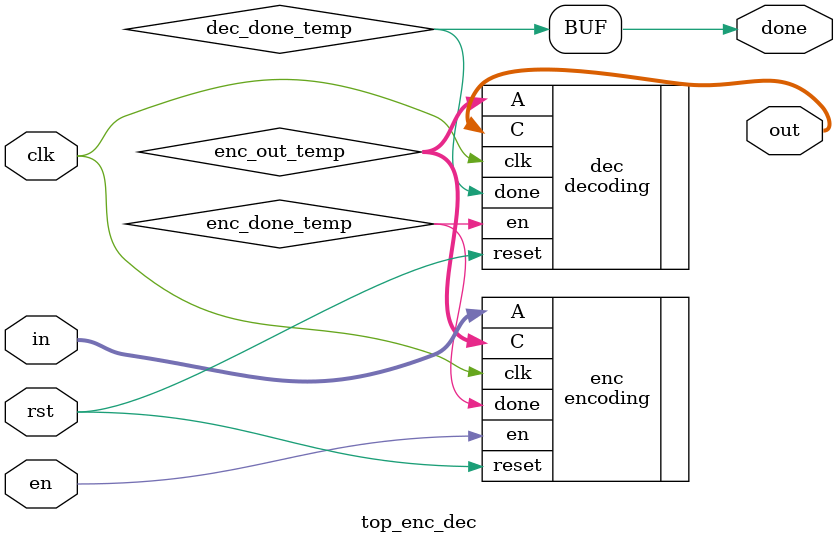
<source format=v>
`timescale 1ns / 1ps

// top file for testing encoding and decoding algorithms

module top_enc_dec(
        input [511:0] in,       // input matrix in 1D
        input clk,              // control signals
        input rst,
        input en,
        output done,
        output [511:0] out  // output matrix in 1D 
    );
    
    wire [511:0] enc_out_temp;   // encoded bitstream of jpeg data
    wire enc_done_temp;         // flag for starting decoding
    
    wire [511:0] dec_out_temp;   // decoded 1D matrix
    wire dec_done_temp;         // decoding done flag
    
    encoding enc(               // runtime and zigzag encoding
        .clk(clk),
        .reset(rst),            
        .en(en),
        .A(in),        
        .C(enc_out_temp),  
        .done(enc_done_temp)   // enables decoding to begin
    );
        
    decoding dec(
        .clk(clk),
        .reset(rst),           //active high reset
        .en(enc_done_temp),    // uses done flag from previous stage to start decoding, can be switched to a diff signal
        .A(enc_out_temp),      // input bitstream from encoding stage 
        .C(out),               // output 1D decoded matrix
        .done(dec_done_temp)   //To state the testbench that output is ready
    );
    
    assign done = dec_done_temp;
    //assign out = dec_out_temp;
        
endmodule

</source>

☆ ☆ ☆

--- To-do item ---
Filter the material for the word "output" and copy each matching line.

--- Task result ---
        output done,
        output [511:0] out  // output matrix in 1D 
        .C(out),               // output 1D decoded matrix
        .done(dec_done_temp)   //To state the testbench that output is ready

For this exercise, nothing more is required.